La police de Bali a arrêté un homme de 23 ans, identifié par les initiales TS, mardi dernier (30). Selon les médias locaux, TS accepterait les crypto-monnaies dans son entreprise, un service de location de voitures.
Quelques jours seulement avant l’arrestation de l’homme, Bali a lancé une alerte aux habitants et aux touristes, déclarant que les transactions avec des crypto-monnaies ou toute autre devise étrangère étaient illégales en Indonésie.

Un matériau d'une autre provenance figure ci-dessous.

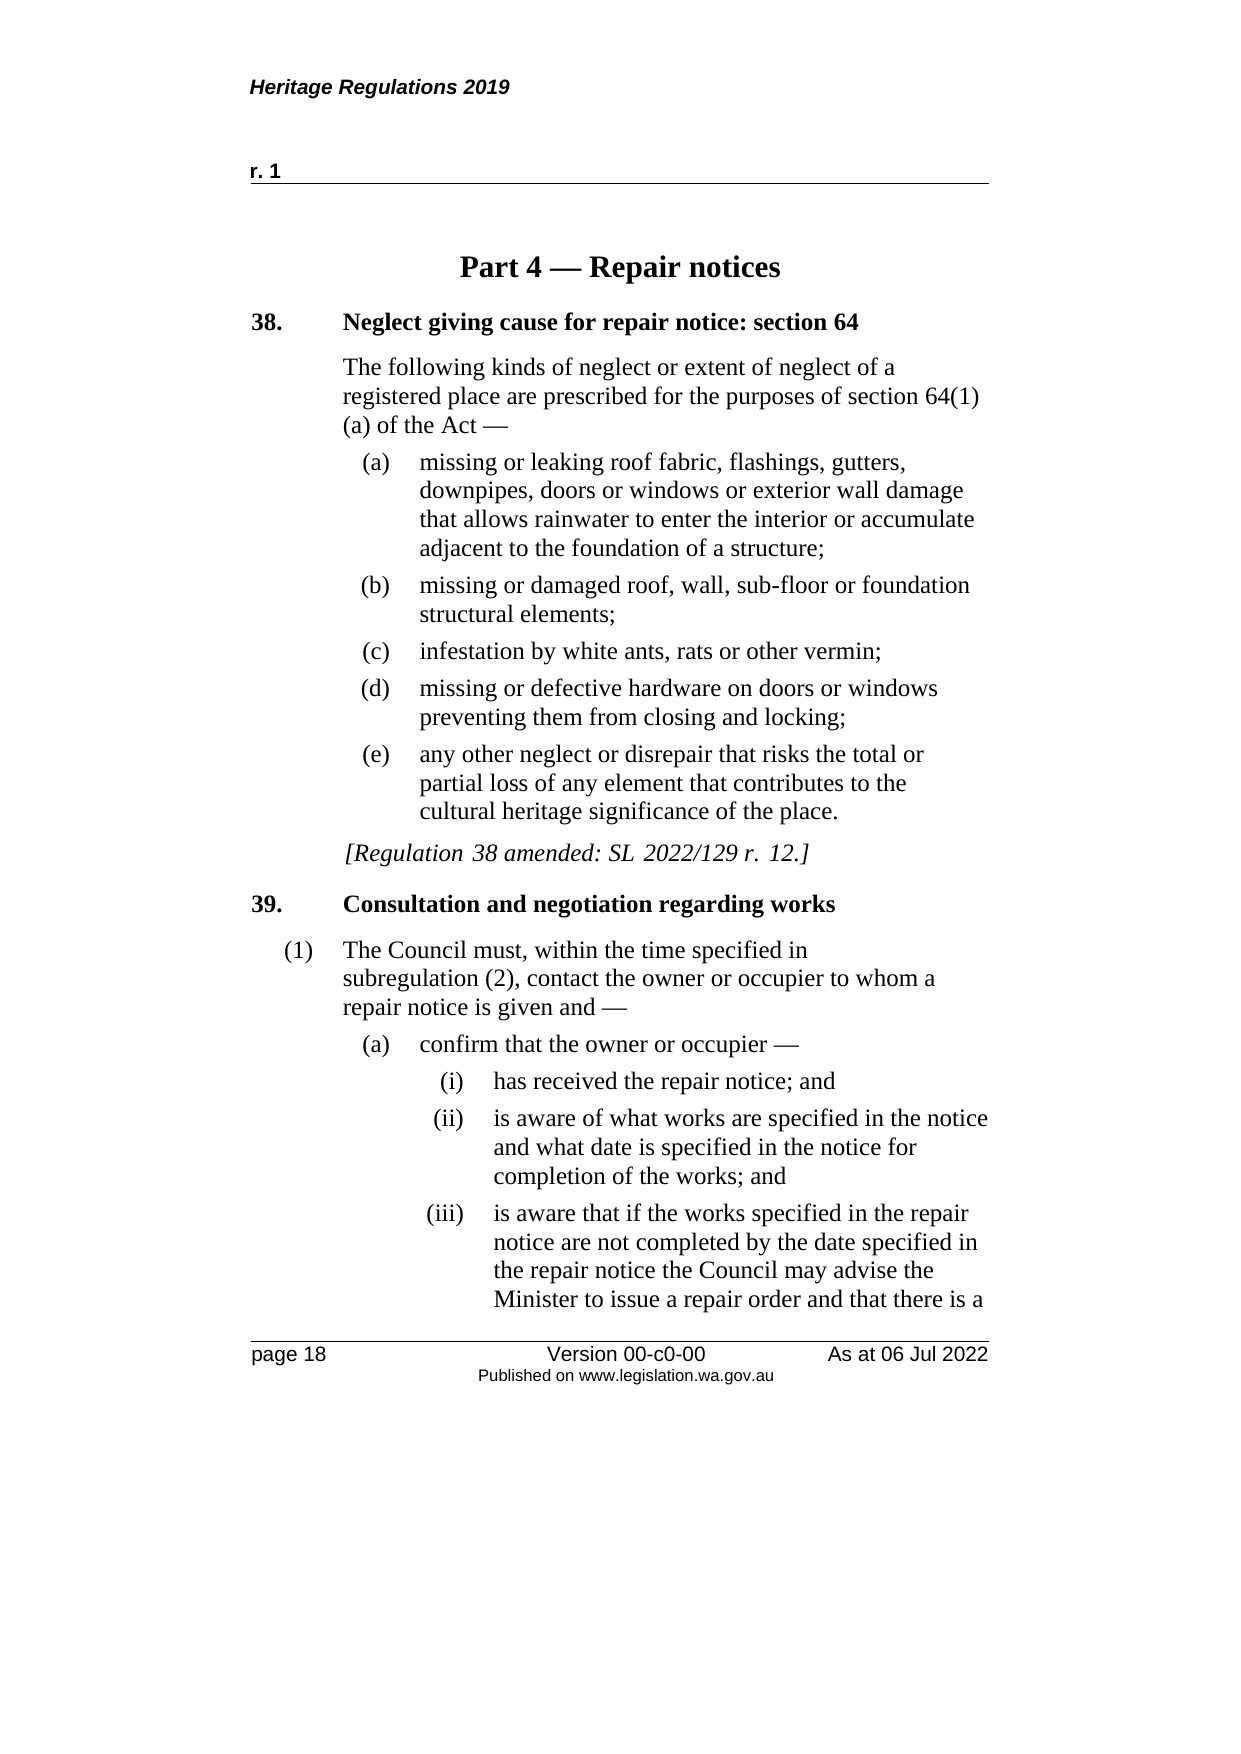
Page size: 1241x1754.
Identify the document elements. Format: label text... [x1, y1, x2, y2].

subtitle 39. Consultation and negotiation regarding works [251, 889, 989, 918]
text (b) missing or damaged roof, wall, sub-floor or foundation structural elements; [251, 570, 989, 628]
text The following kinds of neglect or extent of neglect of a registered place are prescribed for the purposes of section 64(1)(a) of the Act — [251, 352, 989, 438]
text (a) confirm that the owner or occupier — [251, 1029, 989, 1058]
subtitle Part 4 — Repair notices [251, 248, 989, 284]
text (i) has received the repair notice; and [251, 1066, 989, 1095]
subtitle 38. Neglect giving cause for repair notice: section 64 [251, 307, 989, 336]
text [Regulation 38 amended: SL 2022/129 r. 12.] [251, 838, 989, 866]
text (d) missing or defective hardware on doors or windows preventing them from closing and locking; [251, 673, 989, 731]
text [251, 1198, 989, 1313]
text (a) missing or leaking roof fabric, flashings, gutters, downpipes, doors or windows or exterior wall damage that allows rainwater to enter the interior or accumulate adjacent to the foundation of a structure; [251, 447, 989, 562]
text (e) any other neglect or disrepair that risks the total or partial loss of any element that contributes to the cultural heritage significance of the place. [251, 739, 989, 825]
text (1) The Council must, within the time specified in subregulation (2), contact the owner or occupier to whom a repair notice is given and — [251, 935, 989, 1021]
text (ii) is aware of what works are specified in the notice and what date is specified in the notice for completion of the works; and [251, 1103, 989, 1190]
text (c) infestation by white ants, rats or other vermin; [251, 636, 989, 665]
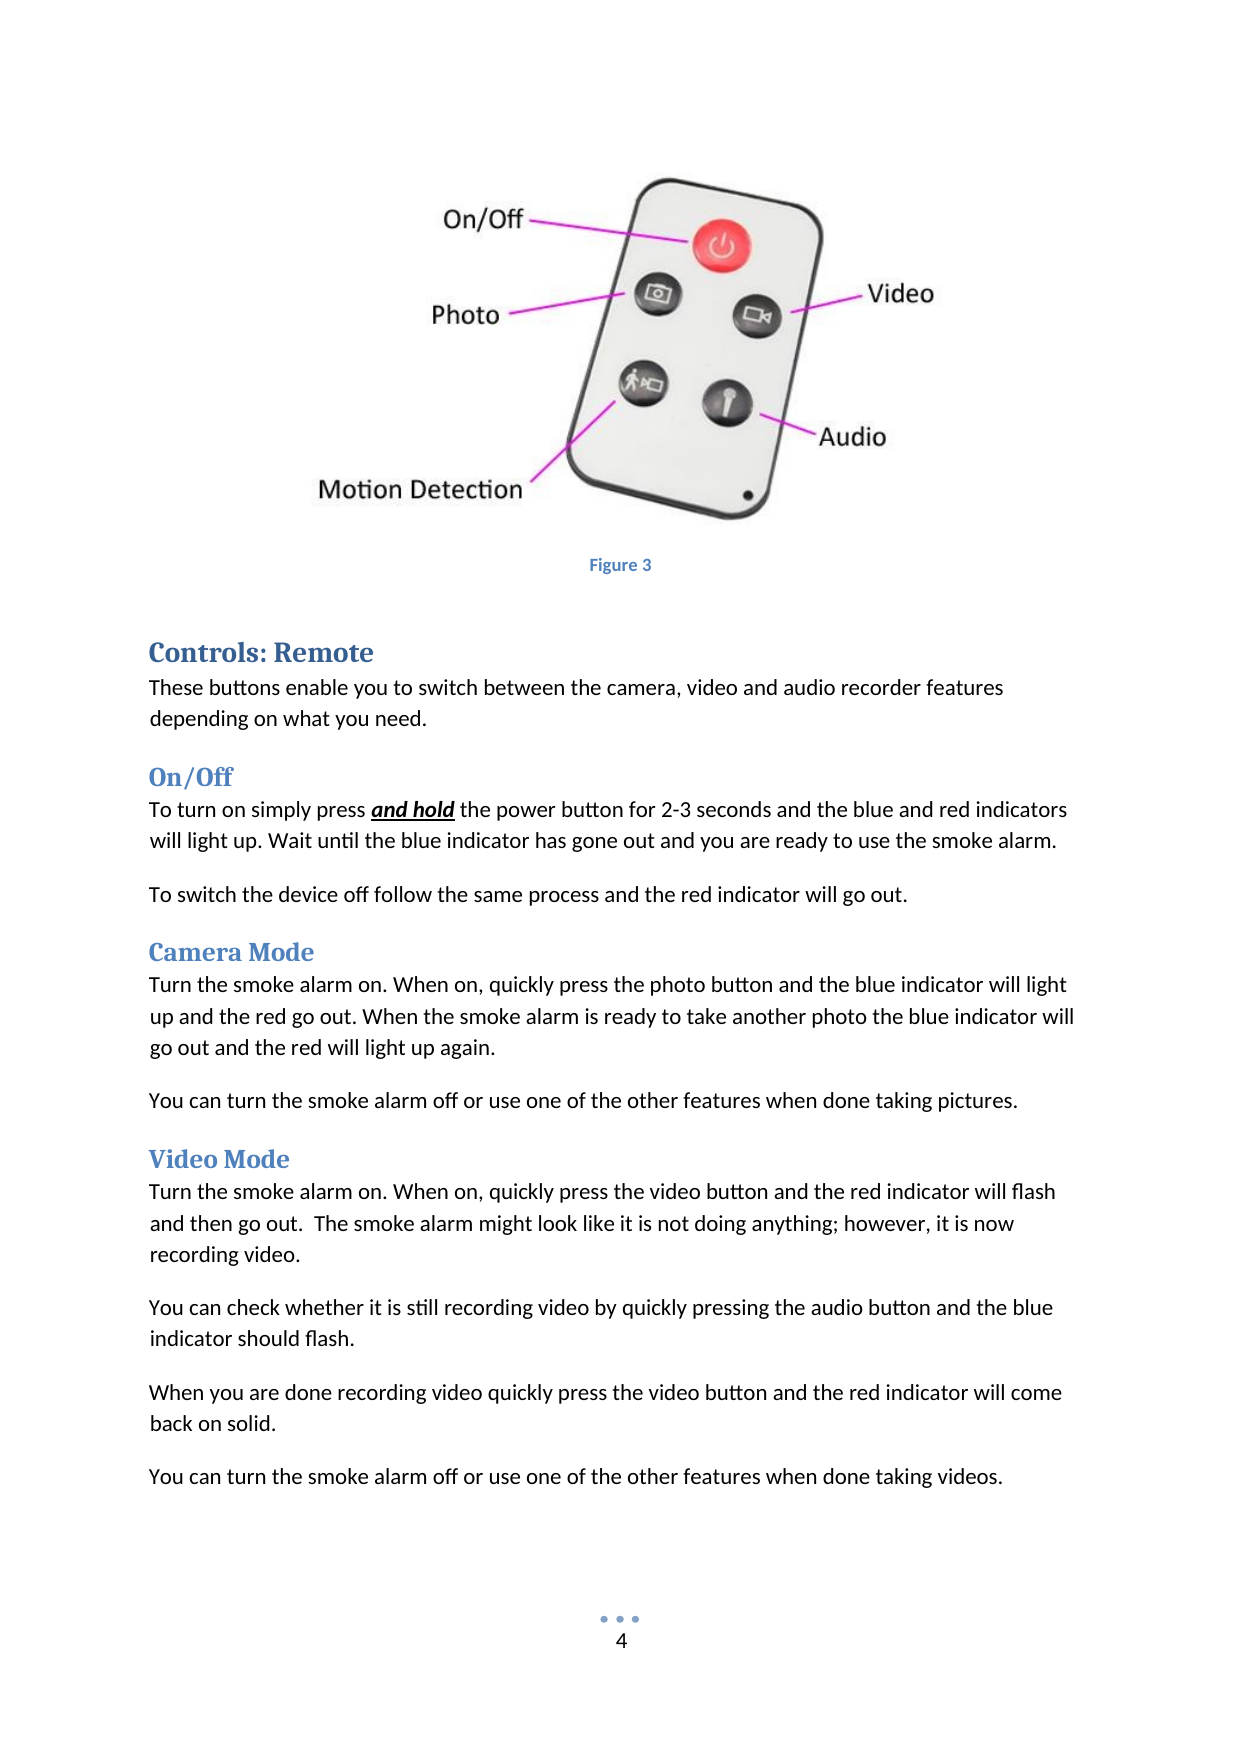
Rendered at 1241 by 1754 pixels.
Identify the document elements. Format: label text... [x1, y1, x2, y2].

subtitle Controls: Remote [148, 636, 1089, 670]
text These buttons enable you to switch between the camera, video and audio recorder features depending on what you need. [148, 673, 1089, 732]
text Turn the smoke alarm on. When on, quickly press the video button and the red indicator will flash and then go out. The smoke alarm might look like it is not doing anything; however, it is now recording video. [148, 1177, 1089, 1268]
text You can check whether it is still recording video by quickly pressing the audio button and the blue indicator should flash. [148, 1293, 1089, 1353]
picture [585, 1621, 655, 1651]
text Turn the smoke alarm on. When on, quickly press the photo button and the blue indicator will light up and the red go out. When the smoke alarm is ready to take another photo the blue indicator will go out and the red will light up again. [148, 971, 1089, 1061]
text You can turn the smoke alarm off or use one of the other features when done taking pictures. [148, 1086, 1089, 1114]
subtitle Video Mode [148, 1144, 1089, 1175]
text To turn on simply press and hold the power button for 2-3 seconds and the blue and red indicators will light up. Wait until the blue indicator has gone out and you are ready to use the smoke alarm. [148, 795, 1089, 854]
subtitle On/Off [148, 762, 1089, 793]
text To switch the device off follow the same process and the red indicator will go out. [148, 880, 1089, 908]
picture [302, 153, 949, 539]
text When you are done recording video quickly press the video button and the red indicator will come back on solid. [148, 1378, 1089, 1437]
text You can turn the smoke alarm off or use one of the other features when done taking videos. [148, 1462, 1089, 1490]
subtitle Camera Mode [148, 937, 1089, 968]
text Figure 3 [151, 553, 1089, 576]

Par conséquent, l’affaire peut être interprétée comme un message adressé aux autres passionnés de crypto-monnaie qui ont ignoré l’avertissement.
L’enquête de la police de Bali
L’unité de cybercriminalité de la police de Bali a commencé ses enquêtes après que la nouvelle de sa politique de crypto-monnaie soit devenue virale à la fois dans la région et dans le monde.
Les enquêteurs ont rejoint des groupes sur Telegram pour rechercher des preuves.
Sans surprise, les autorités ont découvert plusieurs endroits qui acceptent les crypto-monnaies comme méthode de paiement. Les principaux secteurs étaient les cafés, les sociétés de location de voitures et les agences immobilières, c’est-à-dire des services très demandés par les étrangers.
L’un de ces entrepreneurs était TS, un homme de 23 ans qui accepterait les crypto-monnaies dans son entreprise. Après avoir contacté le suspect via WhatsApp, TS a fourni aux enquêteurs une adresse de paiement, pensant qu’il s’agissait de clients.
Dans le cadre de l’accord, une location de trois jours pour la voiture coûterait 350 USDT (1 720 R$), un stablecoin soutenu par un dollar. La police a envoyé 40 USDT à titre d’avance dimanche (28). Déjà lundi (29), après avoir envoyé les 310 USDT restants, il a arrêté le commerçant.
« Le modus operandi du suspect était de faire de la publicité pour une société de location de voitures, de la proposer sur les réseaux sociaux et d’accepter les paiements en crypto-monnaies »a commenté Kombes Satake, responsable des relations publiques de la police de Bali.
En outre, la police a également collecté des captures d’écran de communications sur les réseaux sociaux et des applications de messagerie comme preuves, ainsi qu’un téléphone portable, une carte de crédit, de l’argent liquide et une voiture.
L’arrestation est un message direct à quiconque contourne les lois locales
Alors que les crypto-monnaies peuvent être pratiques pour les touristes, car elles peuvent être achetées dans le monde entier en prévision d’un voyage, l’Indonésie voit les dangers associés à leur utilisation comme moyen de paiement.
Après tout, cela pourrait rapidement affaiblir votre monnaie locale, la roupie indonésienne. Par conséquent, l’arrestation de TS est un avertissement non seulement pour les autres commerçants locaux mais aussi pour les étrangers, dont les visas peuvent être saisis.
Enfin, l’affaire rappelle l’arrestation d’un jeune Français au Maroc. A l’occasion, Thomas Claussi a acheté une Ferrari en payant en Bitcoin, mais a fini par écoper d’une peine de 18 mois de prison.